Ten years ago today I was standing around in Edinburgh because I wasn't very good at maths.
Easter 1999 and I'd opted to go to a study school thing organised between local high schools for people who wanted additional study/practice questions before exams. Although I'd done quite well at Standard Grade maths Higher wasn't going so well, so I went along. Of more than twenty pupils that put their names down for this from our school, only four of us actually turned up and that was how our school began the selection process for who was going to be sent from the fifth year to represent them at the opening of the Scottish Parliament. What they wanted was a boy and a girl from each school in Scotland to carry a banner and parade through the streets.
So the day began properly at Hamilton where all the representatives from South Lanarkshire were being taken to Edinburgh. Although we'd all dressed smartly in our school uniforms we were given sweatshirts to wear for uniformity and, this being Scotland in July, matching waterproof coats too. I still have both of these somewhere. The banners that we were to to carry would in some way represent some aspect of our area and the one I ended up with apparently represented farming in shades of lilac and black.
Obviously Edinburgh, opening of the Scottish Parliament (although not the actual building because that wasn't ready until 2004): it was rather busy. For one thing lots of coaches were dropping off school kids, some of whom had set off the day before on a boat. There were helicopters flying about - some delivering guests and some getting overhead views for television coverage. As we were gathering and being given our sweatshirts, raincoats, plan for the day and banners (complete with small leather belt to help support them as they were quite heavy and there was a steady breeze), a small group of men in suits pushed past evidently on their way to somewhere important. I later found out that one of them was Gordon Brown, and I resolved that if I were ever an important politician I would remember to say "excuse me."

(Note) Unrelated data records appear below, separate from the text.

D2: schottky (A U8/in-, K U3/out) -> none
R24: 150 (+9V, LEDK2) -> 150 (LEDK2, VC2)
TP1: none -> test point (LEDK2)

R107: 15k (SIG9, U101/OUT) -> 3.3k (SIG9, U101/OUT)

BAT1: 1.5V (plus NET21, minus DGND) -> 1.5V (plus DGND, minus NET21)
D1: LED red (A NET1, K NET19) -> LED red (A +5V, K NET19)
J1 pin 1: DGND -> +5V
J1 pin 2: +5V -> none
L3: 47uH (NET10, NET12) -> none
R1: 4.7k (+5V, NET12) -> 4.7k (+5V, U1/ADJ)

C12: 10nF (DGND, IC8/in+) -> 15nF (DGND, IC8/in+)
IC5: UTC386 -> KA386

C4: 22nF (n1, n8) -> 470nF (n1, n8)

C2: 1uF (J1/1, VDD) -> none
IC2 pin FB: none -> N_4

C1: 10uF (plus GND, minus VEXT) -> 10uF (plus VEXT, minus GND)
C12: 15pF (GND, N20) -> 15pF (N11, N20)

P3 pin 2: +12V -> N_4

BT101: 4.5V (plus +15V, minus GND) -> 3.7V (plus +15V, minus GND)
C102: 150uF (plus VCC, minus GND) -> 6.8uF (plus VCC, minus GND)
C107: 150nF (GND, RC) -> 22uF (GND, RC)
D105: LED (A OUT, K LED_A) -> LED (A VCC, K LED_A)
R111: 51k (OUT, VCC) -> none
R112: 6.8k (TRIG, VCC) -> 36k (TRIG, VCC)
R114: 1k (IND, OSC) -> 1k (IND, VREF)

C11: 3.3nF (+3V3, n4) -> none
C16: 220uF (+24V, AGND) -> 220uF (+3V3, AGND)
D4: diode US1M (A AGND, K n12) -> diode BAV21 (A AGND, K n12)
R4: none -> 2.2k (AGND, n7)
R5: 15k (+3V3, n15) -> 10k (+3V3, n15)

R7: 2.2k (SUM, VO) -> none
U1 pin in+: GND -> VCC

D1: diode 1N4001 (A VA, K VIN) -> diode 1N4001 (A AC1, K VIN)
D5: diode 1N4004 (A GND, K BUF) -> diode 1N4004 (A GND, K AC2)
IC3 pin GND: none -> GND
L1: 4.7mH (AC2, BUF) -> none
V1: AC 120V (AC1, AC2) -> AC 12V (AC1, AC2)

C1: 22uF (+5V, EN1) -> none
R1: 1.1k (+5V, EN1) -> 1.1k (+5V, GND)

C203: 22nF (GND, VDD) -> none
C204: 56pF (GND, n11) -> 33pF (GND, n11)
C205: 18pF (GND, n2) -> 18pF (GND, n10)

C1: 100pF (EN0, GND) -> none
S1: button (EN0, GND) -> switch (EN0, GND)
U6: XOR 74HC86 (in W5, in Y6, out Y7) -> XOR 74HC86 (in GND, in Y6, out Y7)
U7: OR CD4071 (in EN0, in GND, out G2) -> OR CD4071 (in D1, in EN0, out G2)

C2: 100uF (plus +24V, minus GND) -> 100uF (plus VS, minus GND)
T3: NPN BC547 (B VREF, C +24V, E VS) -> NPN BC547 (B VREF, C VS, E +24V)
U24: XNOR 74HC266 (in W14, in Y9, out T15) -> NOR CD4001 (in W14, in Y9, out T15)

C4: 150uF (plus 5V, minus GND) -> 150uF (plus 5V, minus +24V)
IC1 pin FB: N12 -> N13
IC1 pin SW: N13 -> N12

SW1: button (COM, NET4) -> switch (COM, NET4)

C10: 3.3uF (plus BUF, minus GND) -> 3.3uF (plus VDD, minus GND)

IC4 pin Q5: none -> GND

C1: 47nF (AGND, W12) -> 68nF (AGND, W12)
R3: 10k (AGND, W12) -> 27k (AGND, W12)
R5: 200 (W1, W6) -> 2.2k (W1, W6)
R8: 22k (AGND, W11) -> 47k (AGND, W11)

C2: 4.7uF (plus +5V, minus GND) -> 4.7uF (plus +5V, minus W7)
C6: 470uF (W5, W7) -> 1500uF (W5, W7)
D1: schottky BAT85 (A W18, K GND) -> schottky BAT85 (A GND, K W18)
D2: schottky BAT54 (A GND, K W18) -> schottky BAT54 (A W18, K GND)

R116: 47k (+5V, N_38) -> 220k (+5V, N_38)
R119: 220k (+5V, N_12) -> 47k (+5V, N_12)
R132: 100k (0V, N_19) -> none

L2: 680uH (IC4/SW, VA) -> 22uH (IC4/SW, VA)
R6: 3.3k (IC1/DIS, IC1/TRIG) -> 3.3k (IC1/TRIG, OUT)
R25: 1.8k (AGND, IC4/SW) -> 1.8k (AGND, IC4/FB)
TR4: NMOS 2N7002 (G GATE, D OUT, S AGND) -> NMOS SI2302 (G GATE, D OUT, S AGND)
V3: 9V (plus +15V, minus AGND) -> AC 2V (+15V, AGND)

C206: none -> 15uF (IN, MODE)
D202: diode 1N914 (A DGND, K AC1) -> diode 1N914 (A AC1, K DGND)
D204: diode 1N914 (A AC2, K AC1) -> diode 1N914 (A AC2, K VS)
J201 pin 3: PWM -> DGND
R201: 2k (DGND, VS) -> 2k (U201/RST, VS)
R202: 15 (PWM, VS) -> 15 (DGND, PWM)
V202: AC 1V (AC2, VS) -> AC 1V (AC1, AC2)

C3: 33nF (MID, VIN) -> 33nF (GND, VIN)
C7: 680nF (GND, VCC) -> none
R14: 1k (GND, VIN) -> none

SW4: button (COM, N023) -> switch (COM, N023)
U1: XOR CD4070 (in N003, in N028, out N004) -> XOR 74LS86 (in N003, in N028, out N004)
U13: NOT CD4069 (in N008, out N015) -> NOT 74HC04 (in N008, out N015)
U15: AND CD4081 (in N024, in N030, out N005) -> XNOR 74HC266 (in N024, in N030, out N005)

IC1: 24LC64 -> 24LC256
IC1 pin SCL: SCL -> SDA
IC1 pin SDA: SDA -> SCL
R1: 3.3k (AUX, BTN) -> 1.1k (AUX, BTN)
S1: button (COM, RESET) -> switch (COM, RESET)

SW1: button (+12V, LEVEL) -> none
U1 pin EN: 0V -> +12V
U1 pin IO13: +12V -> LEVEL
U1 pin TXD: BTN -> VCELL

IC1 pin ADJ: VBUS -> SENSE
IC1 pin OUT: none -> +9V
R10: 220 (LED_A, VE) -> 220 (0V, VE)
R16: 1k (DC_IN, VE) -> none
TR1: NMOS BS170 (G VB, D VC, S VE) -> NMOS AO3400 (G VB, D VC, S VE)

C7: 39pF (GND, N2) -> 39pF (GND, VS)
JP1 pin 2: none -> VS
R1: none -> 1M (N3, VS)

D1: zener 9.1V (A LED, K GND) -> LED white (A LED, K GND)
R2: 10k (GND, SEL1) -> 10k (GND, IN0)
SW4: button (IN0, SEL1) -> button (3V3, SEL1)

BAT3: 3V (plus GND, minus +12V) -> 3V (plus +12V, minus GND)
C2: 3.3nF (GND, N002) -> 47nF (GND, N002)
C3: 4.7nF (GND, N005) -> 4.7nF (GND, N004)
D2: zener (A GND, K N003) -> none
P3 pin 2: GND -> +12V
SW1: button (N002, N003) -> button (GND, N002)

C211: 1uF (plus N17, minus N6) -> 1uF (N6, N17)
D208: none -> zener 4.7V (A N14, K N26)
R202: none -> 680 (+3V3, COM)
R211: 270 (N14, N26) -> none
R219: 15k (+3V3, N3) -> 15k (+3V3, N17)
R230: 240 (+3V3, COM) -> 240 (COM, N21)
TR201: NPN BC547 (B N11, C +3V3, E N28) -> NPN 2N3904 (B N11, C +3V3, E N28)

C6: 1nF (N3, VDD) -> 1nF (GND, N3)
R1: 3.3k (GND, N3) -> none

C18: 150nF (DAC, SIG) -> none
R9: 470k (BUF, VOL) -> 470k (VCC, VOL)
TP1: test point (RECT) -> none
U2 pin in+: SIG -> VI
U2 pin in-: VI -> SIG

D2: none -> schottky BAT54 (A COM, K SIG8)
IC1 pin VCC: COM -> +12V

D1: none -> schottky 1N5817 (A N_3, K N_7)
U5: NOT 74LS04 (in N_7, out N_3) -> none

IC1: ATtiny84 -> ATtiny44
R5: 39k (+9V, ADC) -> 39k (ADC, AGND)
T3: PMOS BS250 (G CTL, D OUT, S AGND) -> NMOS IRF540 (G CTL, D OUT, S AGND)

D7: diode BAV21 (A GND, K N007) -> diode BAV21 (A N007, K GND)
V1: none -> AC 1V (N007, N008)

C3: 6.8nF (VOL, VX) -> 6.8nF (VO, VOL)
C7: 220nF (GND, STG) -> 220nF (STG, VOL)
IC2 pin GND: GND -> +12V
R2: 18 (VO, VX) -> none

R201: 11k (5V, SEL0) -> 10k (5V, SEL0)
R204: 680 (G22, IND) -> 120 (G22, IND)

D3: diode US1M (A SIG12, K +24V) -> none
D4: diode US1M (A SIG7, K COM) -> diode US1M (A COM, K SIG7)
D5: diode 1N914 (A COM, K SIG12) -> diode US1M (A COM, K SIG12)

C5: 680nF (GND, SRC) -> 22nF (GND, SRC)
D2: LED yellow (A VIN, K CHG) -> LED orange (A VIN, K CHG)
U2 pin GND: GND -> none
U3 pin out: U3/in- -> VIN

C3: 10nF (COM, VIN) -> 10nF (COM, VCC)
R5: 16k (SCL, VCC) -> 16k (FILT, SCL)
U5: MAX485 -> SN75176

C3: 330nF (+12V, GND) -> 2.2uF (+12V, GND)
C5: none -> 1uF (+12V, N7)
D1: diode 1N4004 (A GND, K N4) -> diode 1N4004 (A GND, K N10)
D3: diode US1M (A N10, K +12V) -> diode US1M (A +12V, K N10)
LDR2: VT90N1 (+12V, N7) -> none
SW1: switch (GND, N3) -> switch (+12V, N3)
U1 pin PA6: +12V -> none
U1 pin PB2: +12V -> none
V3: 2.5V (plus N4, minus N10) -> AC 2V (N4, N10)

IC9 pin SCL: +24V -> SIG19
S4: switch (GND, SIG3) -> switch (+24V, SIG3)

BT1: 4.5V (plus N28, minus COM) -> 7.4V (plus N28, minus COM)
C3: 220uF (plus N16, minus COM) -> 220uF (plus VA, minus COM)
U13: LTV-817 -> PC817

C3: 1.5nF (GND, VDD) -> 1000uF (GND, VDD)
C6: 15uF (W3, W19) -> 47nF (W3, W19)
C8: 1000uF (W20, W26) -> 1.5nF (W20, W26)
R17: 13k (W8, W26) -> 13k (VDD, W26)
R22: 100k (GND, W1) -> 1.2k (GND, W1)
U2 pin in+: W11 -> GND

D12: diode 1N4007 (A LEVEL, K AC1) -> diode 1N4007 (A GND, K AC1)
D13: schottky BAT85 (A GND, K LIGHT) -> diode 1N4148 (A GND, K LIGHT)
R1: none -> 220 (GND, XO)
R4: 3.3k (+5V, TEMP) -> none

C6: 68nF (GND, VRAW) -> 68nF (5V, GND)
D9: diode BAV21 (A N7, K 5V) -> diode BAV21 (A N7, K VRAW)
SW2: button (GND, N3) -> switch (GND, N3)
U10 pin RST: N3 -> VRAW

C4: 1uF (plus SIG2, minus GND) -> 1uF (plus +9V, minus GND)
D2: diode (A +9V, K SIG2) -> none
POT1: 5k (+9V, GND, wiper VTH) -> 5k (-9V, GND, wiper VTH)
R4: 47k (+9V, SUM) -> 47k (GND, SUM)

The important procession happened earlier in the day - when guests, freshly elected MSPs, the Queen, the Duke of Edinburgh and Prince Charles had actually attended the official opening - and our bit began at noon. We basically walked to the Free Church on the Mound where the Royal Party and the First Minister were up on a platform outside. Sean Connery was there somewhere but I didn't see him. Concord and the Red Arrows flew over, and I wished I'd brought a camera. There were cameras everywhere, and I remember thinking at that time that I'd have no trouble seeing what the whole thing looked like on the news later. Of course owing to child protection regulations and the fact that digital cameras at the time weren't exceptional I haven't actually been able to find video or photographs of the parade to post here.
Our parade took us down from the mound and along Princes Street to the gardens where an afternoon of "entertainment" had been planned. This turned out to mostly consist of local boy/girl-bands who never made it and a group of performers wearing oversized papier mâcher masks called the "massive heids" who some people might remember from TFI Friday. The best bit of that afternoon was when Donald Dewar popped up to give a short speech thanking us for our involvement. I say best bit because, politics apart, he gave a genuine sense of excitement about the day in general and our part in it, even though we all knew that he'd basically just come down from lunch with the Queen, etc. At that point I was really glad that the person in charge of things was so full of hope and enthusiasm for the whole thing, and I wonder what it might have been like if Donald Dewar had been around for longer (he died suddenly in October 2000).
I wished that I'd stayed in Edinburgh to see Garbage play their concert that night, although I wasn't really dressed for it as school uniform isn't as ironic if you are still actually at school. Of course after all that we had the row over the costs of the Parliament building, an expenses scandal three years before everyone was doing it, the West Lothian question, and the ongoing debate about whether a UK Tory Government might result in another referendum on Scottish Independence. But on that day there was a great feeling that almost anything could happen and I'm proud to have been there.